Alla fine parlò Umberto Bossi. Camicia a quadri, gilet verde, il “Senatùr” si affaccia dal cortile della sua casa a Gemonio e saluta la piccola ma agguerrita folla di militanti accorsa alla porta del fondatore della Lega per i quarant’anni del partito. Parla eccome, Bossi, e a microfoni accesi tira una bordata al segretario Matteo Salvini: «Serve un nuovo leader». Pausa. «È questa la direzione». 

La replica del "Capitano"

Parole dure, non certo nuove ma taglientissime per il tempismo, nel mezzo di un compleanno agrodolce del Carroccio, tra la corsa per le elezioni europee e i malumori che montano al Nord. Salvini a Gemonio, dove tutto ebbe inizio, non c’è. È a Milano, a chiudere il G7 Infrastrutture all’ombra del Duomo. Ma trova il tempo per replicare all’affondo dell’ “Umberto”, in modalità zen. Confessa di essere «abituato da trent’anni» alle critiche del fondatore e spiega che ne parlerà nel suo nuovo libro-autobiografia, “Controvento” (Piemme), una Salvini-story confezionata per rilanciare l’immagine del “Capitano” a meno di tre mesi dal voto Ue.

Il grande gelo

La cortesia formale non basta a nascondere il grande gelo tra il vecchio e il nuovo segretario. «Ascolto le critiche con attenzione e gratitudine, rispondo solo che vederlo in salute è il miglior regalo per questa festa», taglia corto Salvini. È uno scambio destinato a far parlare di sé, questo è certo.

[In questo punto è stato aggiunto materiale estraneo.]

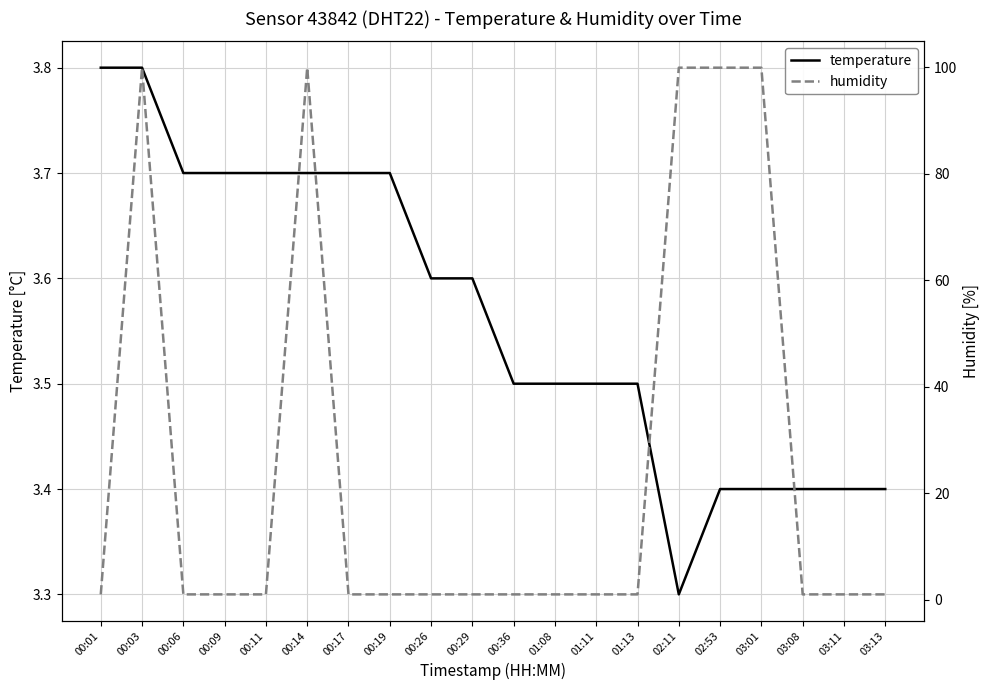

Is it true that humidity equals 162.3 at 02:53?

False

E nelle ore che seguono la stoccata di Bossi, circondato a Gemonio da un gruppo dei fedelissimi - ci sono volti della prima ora come l’ex ministro Roberto Castelli, l’ex segretario della Lega Lombarda Paolo Grimoldi, la notaia che firmò l’atto di nascita del partito di Alberto da Giussano Franca Bellorini - le truppe iniziano a schierarsi. 

Gli schieramenti

Il primo a rompere i ranghi, al solito, è Andrea Crippa, vicesegretario del partito di strettissimo rito salviniano. «Bossi ha creato la Lega, Maroni l'ha salvata e Salvini l'ha rilanciata», esordisce. Poi la scelta di campo, un messaggio ai riottosi a via Bellerio. «Faremo le valutazioni quando ci sarà il congresso: io esplicito il mio voto, se si candida Salvini io voto Salvini. Perché secondo me senza Salvini in questo momento non esisterebbe più la Lega». Un pronto-soccorso al leader netto e immediato. Che però resta quasi isolato. Tacciono i big del partito, non se la sentono i governatori del Nord, da Luca Zaia ad Attilio Fontana fino a Massimiliano Fedriga, di schierarsi contro il fondatore, l’uomo di Gemonio che quarant’anni fa ha promesso di marciare su Roma sventolando la bandiera federalista e secessionista. Bossi è un fiume in piena con i cronisti davanti casa. Rivela che Giancarlo Giorgetti, il numero due del partito e numero uno dei conti italiani, gli ha telefonato per la festa, Salvini invece no. E sul ministro dell’Economia si fa tagliente. 

Le stoccate

I giornalisti gli chiedono: Giorgetti può essere il nuovo leader? E lui non nega né conferma: «Giorgetti è uno bravo, ma il nome lo avete fatto voi, non io. Altrimenti lo massacrano». Poi giù di nuovo contro il corso salviniano del partito: «Ci vuole un po' di testa. La Lega di allora era radicata nella base popolare, in consiglio a Varese si parlava in dialetto. Se le radici sono forti è difficile che si fermi». Salvini annota, ma non replica, per ora. Sa che, sfumati i giorni della festa, sfumerà anche il nostalgismo che ha messo in fila i vecchi militanti e qualche ex dirigente davanti alla casa del fondatore come gesto di sfida al segretario. Oggi, per evitare altre polemiche, il vicepremier sarà a Varese, alla risottata per celebrare ancora una volta i quarant’anni di vita leghista. Bossi è stato invitato, all’ultimo, con una lettera. Ma non verrà. «Io a Varese. No», risponde sbuffando in dialetto: «Una festa a settimana basa...».